Immobilier : «L’émergence de l’Ouest comme nouveau territoire de prestige», Thomas Lefebvre (Belles Demeures)
Au micro d’Ariane Artinian pour Mon Podcast Immo, Thomas Lefebvre (Belles Demeures) décrypte le basculement du marché immobilier de prestige français.
Dans Mon Podcast Immo, Thomas Lefebvre, vice-président data de Belles Demeures, décrypte un basculement majeur du marché haut de gamme. Paris reste attractif, mais le prestige immobilier français se déplace vers les territoires de villégiature. L’Ouest, la Côte atlantique et la Bretagne gagnent du terrain. Le prestige immobilier français change de centre de gravité. Longtemps dominé par Paris et l’Ouest parisien, le marché se redessine autour des littoraux, des résidences semi-principales et de nouveaux arbitrages patrimoniaux. « Paris n’est plus le premier marché de prestige en valeur », explique Thomas Lefebvre au micro d’Ariane Artinian.
Paris perd du poids dans un marché qui grossit
Le constat ne signifie pas que Paris décroche. La capitale reste attractive, notamment pour les acquéreurs étrangers et les grandes fortunes internationales. Mais son poids relatif diminue dans un marché qui, lui, a fortement progressé. En dix ans, l’immobilier de prestige est passé de 24 milliards d’euros à 39 milliards d’euros. Il représente aujourd’hui 17 % de la valeur totale du marché immobilier français, pour seulement 40 000 transactions, soit 4 % à 5 % des ventes en volume. Une petite partie du marché concentre donc près d’un cinquième de sa valeur. En 2015, Paris et l’Ouest parisien pesaient environ un tiers du marché du prestige. Depuis, ils ont perdu 10 points de part de marché. Cette baisse relative profite d’abord aux territoires de villégiature.
L’Ouest et les littoraux imposent leur nouvelle carte
La Côte atlantique gagne du terrain. La Bretagne, encore modeste, illustre elle aussi le mouvement : son poids a doublé en dix ans, passant de 2 % à 4 % du marché. Le prestige ne se limite plus aux beaux quartiers parisiens ou aux villas de la Côte d’Azur. « C’est vraiment l’émergence de l’Ouest comme nouveau territoire de prestige », analyse Thomas Lefebvre. Cette dynamique repose sur plusieurs facteurs : la recherche de qualité de vie, l’usage plus fréquent des résidences secondaires et un effet de rattrapage des prix. Sur la Côte d’Azur, une transaction de prestige atteint en moyenne 1,8 million d’euros. En Bretagne ou sur la Côte atlantique, les prix restent souvent sous les 900 000 euros. Ces marchés, moins chers au départ, progressent donc plus vite. Le climat pourrait aussi renforcer l’attrait de certains littoraux de l’Ouest dans les prochaines années.

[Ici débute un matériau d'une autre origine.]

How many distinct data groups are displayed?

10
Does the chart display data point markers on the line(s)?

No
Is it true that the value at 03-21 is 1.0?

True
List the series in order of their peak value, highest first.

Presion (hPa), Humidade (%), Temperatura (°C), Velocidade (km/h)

Des acheteurs français, patrimoniaux, moins dépendants du crédit
Contrairement à une idée reçue, le marché français du prestige reste d’abord national. Selon Thomas Lefebvre, 80 % à 90 % des transactions sont réalisées par des Français. Les acquéreurs étrangers, notamment américains ou venus des pays du Golfe, sont davantage présents sur l’ultra-luxe, mais ce segment reste très minoritaire. Le profil dominant est celui de ménages de plus de 45 ans, cadres dirigeants, chefs d’entreprise ou retraités disposant déjà d’un patrimoine. Leur achat répond souvent à une logique de long terme : sécuriser un actif, transmettre à leurs enfants, ou utiliser le bien une grande partie de l’année. Cette dynamique s’inscrit aussi dans une concentration accrue de la richesse. « Les 10 % des ménages les plus aisés détenaient 40 % du patrimoine national en 2010, ils en détiennent 48 % aujourd’hui », rappelle Thomas Lefebvre.

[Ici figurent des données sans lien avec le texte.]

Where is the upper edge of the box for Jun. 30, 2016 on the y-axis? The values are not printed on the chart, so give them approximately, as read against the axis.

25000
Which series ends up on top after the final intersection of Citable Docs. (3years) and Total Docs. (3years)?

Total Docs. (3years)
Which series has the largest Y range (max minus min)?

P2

La présidentielle de 2027 entre déjà dans les arbitrages
Le marché du prestige est moins sensible aux taux que l’immobilier classique. Mais il n’échappe pas à l’incertitude politique. Selon l’étude citée par Thomas Lefebvre, un tiers des porteurs de projets interrogés pourraient reporter leur achat dans un autre pays selon l’issue de l’élection présidentielle de 2027. « La présidentielle de 2027 pourrait jouer un plus grand rôle dans la dynamique du marché de l’immobilier de prestige que les taux », estime Thomas Lefebvre Pour les professionnels, le signal est clair : le prestige reste solide, mais ses moteurs changent. Il devient moins parisien, plus littoral, plus patrimonial, et déjà attentif au climat politique.